In her sixty-seventh novel, Steel sticks to what she knows best, the lifestyles of the rich and glamorous. Here "coming out" refers to an exclusive debutante ball in New York, to which the twin daughters of attorney Olympia Crawford Rubinstein have been invited. Olympia, a blue-blooded spawn of New York's upper class, has three children from a previous marriage and a five-year-old son with her current husband, Harry. To Olympia's surprise, the invitation has caused turmoil and chaos in her household. Ex-husband Chauncey, a stereotypical polo-playing upper-class lout, is demanding that the girls attend the ball and has threatened to withhold college tuition if both girls do not attend.

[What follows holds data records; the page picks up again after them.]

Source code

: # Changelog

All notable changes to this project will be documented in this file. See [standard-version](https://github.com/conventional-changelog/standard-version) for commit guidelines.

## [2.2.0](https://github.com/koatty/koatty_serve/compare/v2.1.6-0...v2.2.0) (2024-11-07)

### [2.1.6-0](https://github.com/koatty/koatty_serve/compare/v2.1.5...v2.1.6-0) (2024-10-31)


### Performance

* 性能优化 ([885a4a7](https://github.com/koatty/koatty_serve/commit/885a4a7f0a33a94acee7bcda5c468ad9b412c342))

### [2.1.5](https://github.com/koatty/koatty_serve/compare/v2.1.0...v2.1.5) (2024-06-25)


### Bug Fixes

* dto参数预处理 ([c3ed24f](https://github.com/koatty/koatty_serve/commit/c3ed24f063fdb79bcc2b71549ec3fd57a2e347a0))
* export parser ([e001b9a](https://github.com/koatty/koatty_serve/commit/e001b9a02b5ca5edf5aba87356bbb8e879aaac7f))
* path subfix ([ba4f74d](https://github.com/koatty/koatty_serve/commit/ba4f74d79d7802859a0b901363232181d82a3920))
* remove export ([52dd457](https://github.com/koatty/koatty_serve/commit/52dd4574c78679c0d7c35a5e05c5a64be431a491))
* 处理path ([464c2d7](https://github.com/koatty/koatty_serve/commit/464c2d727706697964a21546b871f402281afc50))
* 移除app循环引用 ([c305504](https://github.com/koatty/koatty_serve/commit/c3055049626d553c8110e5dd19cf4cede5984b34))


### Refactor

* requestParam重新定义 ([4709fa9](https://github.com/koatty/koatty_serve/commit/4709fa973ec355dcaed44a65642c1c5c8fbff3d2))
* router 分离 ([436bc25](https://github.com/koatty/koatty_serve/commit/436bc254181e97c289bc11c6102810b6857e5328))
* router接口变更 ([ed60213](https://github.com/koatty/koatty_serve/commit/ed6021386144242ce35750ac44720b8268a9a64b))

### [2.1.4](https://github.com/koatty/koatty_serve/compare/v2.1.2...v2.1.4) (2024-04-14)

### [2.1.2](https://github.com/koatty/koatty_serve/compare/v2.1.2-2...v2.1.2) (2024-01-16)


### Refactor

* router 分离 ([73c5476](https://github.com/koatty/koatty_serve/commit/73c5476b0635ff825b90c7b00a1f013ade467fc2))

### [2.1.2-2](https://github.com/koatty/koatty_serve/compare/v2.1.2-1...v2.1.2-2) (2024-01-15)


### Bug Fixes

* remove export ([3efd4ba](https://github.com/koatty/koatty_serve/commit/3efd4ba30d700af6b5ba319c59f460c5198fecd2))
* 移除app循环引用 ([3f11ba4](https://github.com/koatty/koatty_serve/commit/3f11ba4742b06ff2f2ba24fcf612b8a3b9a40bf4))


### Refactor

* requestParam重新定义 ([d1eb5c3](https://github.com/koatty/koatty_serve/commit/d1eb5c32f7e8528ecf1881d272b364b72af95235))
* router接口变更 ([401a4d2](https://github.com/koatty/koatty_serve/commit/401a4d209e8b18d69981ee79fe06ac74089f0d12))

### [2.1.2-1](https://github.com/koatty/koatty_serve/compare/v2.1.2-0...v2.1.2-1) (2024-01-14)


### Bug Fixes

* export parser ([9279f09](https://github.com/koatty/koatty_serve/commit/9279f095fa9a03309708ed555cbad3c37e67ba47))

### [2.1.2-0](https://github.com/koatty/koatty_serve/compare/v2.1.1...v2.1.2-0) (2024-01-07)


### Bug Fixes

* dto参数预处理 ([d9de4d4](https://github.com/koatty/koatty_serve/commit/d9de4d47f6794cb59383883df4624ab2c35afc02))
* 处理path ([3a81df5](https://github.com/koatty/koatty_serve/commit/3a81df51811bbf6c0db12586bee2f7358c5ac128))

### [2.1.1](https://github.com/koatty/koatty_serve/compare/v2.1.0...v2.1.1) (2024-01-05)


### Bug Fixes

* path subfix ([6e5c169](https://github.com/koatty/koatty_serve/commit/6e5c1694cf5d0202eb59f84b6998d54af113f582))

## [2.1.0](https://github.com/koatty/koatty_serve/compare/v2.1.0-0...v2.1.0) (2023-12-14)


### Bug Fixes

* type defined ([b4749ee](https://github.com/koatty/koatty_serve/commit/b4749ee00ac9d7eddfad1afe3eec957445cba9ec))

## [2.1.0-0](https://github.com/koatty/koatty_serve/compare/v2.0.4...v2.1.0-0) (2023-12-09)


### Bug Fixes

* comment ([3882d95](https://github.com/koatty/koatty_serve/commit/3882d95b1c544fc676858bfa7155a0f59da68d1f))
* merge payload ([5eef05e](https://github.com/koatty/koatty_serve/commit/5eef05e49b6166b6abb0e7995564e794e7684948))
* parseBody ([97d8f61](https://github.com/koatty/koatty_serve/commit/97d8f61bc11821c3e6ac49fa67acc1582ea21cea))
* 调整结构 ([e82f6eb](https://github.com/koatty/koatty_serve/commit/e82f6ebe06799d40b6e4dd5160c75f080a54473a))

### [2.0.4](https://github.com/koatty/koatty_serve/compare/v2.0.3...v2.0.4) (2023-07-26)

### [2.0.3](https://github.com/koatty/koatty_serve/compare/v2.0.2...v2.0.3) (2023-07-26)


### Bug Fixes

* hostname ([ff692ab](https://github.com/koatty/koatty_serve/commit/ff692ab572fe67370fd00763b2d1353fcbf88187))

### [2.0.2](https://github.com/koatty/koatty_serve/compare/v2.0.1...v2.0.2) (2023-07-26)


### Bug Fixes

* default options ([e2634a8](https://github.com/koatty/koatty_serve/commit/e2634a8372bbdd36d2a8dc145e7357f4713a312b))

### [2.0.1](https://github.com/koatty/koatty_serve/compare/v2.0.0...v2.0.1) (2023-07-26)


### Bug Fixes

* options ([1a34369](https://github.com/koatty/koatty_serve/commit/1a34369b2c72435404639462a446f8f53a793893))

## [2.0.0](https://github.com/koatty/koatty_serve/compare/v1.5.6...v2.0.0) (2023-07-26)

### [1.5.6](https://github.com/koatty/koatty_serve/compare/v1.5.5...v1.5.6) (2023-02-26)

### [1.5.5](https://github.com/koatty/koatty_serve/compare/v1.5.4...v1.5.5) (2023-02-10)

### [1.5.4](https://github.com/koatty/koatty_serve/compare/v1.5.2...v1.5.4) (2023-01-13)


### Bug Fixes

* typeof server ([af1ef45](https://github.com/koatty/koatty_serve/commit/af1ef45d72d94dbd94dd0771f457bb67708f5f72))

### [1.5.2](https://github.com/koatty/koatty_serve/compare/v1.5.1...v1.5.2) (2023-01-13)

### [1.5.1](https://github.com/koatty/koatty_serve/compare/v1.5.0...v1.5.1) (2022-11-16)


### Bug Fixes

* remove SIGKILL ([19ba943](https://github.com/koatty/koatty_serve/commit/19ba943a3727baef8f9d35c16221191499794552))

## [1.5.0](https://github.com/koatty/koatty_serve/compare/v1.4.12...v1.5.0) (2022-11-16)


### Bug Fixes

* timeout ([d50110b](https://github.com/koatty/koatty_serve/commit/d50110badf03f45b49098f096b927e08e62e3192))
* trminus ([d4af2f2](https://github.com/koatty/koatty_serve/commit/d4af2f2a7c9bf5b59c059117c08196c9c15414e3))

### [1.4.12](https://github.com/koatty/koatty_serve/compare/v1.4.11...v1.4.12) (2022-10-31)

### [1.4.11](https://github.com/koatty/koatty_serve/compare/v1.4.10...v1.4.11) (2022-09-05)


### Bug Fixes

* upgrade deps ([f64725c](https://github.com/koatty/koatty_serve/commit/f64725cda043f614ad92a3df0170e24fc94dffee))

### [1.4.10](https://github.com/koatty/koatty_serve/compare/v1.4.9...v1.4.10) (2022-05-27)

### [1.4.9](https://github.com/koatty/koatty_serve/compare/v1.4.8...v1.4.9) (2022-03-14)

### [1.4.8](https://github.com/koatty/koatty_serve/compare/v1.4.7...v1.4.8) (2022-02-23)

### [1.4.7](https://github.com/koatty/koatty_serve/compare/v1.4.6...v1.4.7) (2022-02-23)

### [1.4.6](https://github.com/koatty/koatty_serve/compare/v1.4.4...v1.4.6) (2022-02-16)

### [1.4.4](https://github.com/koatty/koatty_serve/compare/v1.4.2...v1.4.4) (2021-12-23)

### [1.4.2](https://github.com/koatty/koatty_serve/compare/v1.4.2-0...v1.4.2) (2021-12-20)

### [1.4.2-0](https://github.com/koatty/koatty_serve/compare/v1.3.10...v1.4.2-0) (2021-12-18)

Olympia's current husband Harry, the son of Holocaust survivors, and a hard-working man with liberal tendencies, is violently opposed to the event, which he finds racist and elitist. In addition, the twins have their own ideas, with Veronica, a passionate liberal, refusing to attend, and Virginia already shopping for a dress. Olympia, who fondly recalls her own debut, is upset by her husband's feelings but thinks he'll come around and gently encourages her daughters to attend. The entire plot of this fairly short novel is focused on the resolution of this family dilemma, and as usual, everything works out for the best in the end.
I have never read a Danielle Steel book before. I thought that it was excellent. I was into it within the first couple of pages and finished it in one day.
To be completely honest I didn't really enjoy this book at all. It just seemed to me like the author said the same things over and over and over again and that book isn't even that long.